Through the Microscope
|Sites Offered||ALE, GIL, LAJ, NUE, SAN, WLA|
|Previously Offered||NRS, NUE, STP, WIN|
From the CTY Course Catalog (2001):
Since the first microscope was created in the 16th century, scientists have been pushing back the frontiers of the microscopic world. The very idea that living things are made of cells arose when Robert Hooke studied a thin slice of cork under the microscope in 1665. Students in this class take a new look at their world through microscopy, and in doing so acquire an introduction to science.
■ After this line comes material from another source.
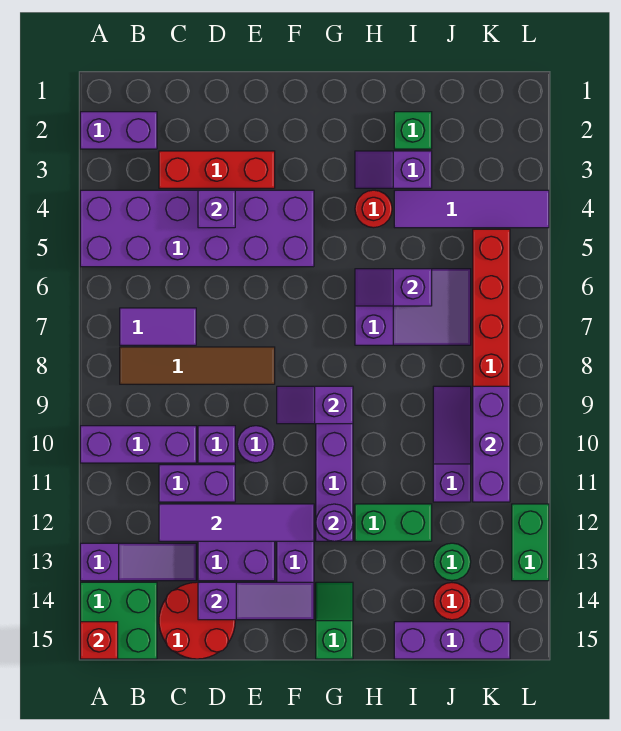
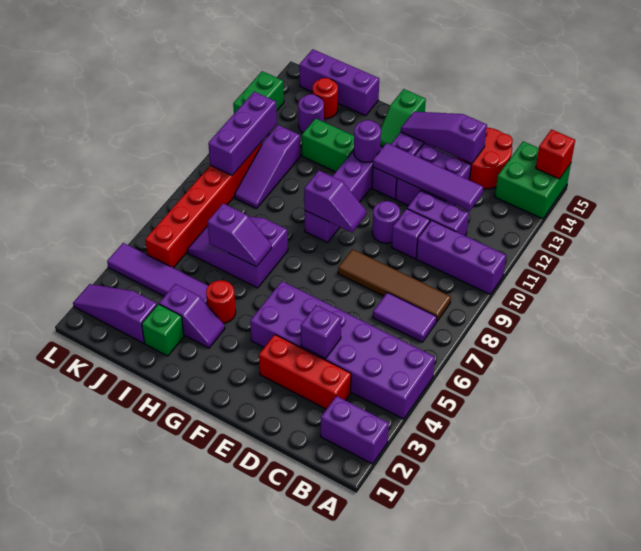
purple 1x3 slope [80,543,196,581] -> purple 1x3 slope moved to [73,284,157,343]
green 1x1 round brick [433,543,471,580] -> purple 1x1 round brick [298,94,324,133]

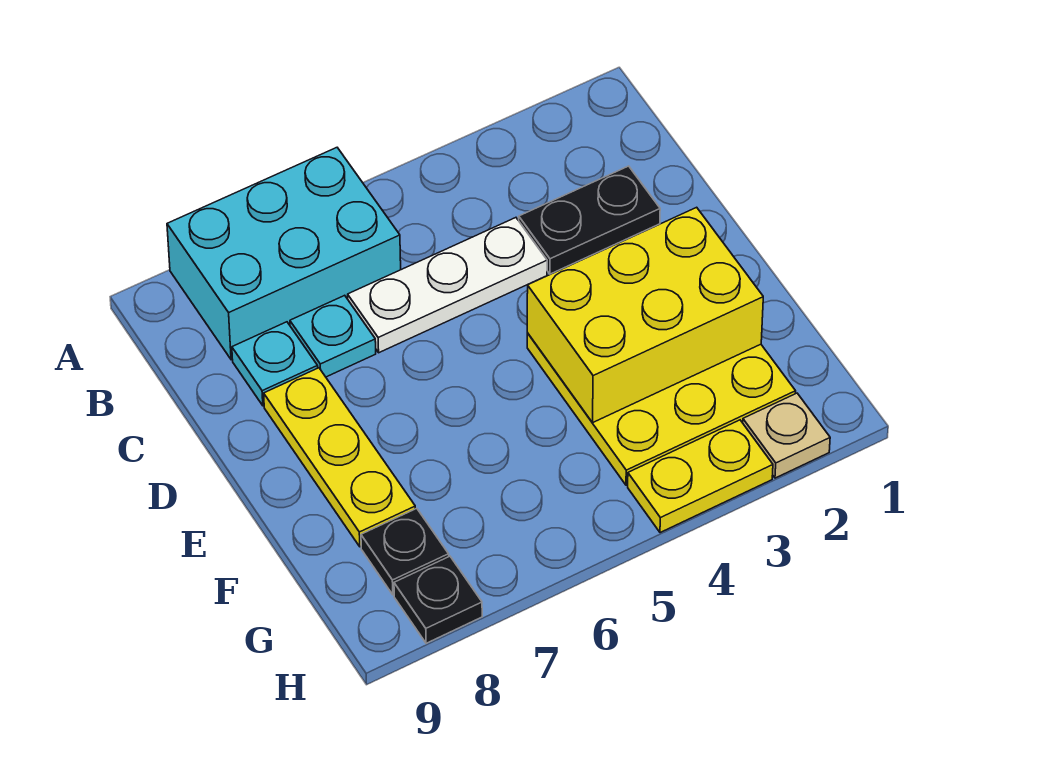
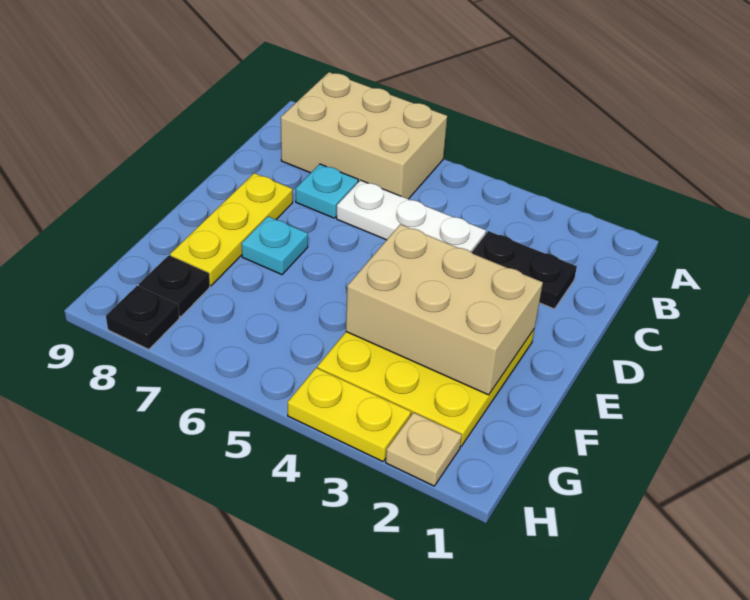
cyan 2x3 brick [167,148,401,360] -> tan 2x3 brick [281,72,447,199]
cyan 1x1 plate [232,322,318,406] -> cyan 1x1 plate moved to [241,216,308,275]
yellow 2x3 brick [527,207,763,423] -> tan 2x3 brick [346,224,543,395]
This course begins with the history of microscopy and an overview of how microscopes work. Students study individual cells of the human body and compare them to living one-celled organisms. Field trips to streams and fields provide an endless source of creatures to collect and observe. The microscope also gives students a new appreciation for the intricacies of familiar things, such as a feather, a human hair, or a blade of grass.
Students learn about the atom and answer the question of why we can’t see atoms with microscopes. Additionally, they grow salt crystals in class as an introduction to molecules. Measuring through the lens allows students to appreciate the relative sizes of tiny objects, from millimeters to angstroms. Finally, students use the microscope to answer questions about how tiny things work, including computer chips, velcro, and wristwatch gears.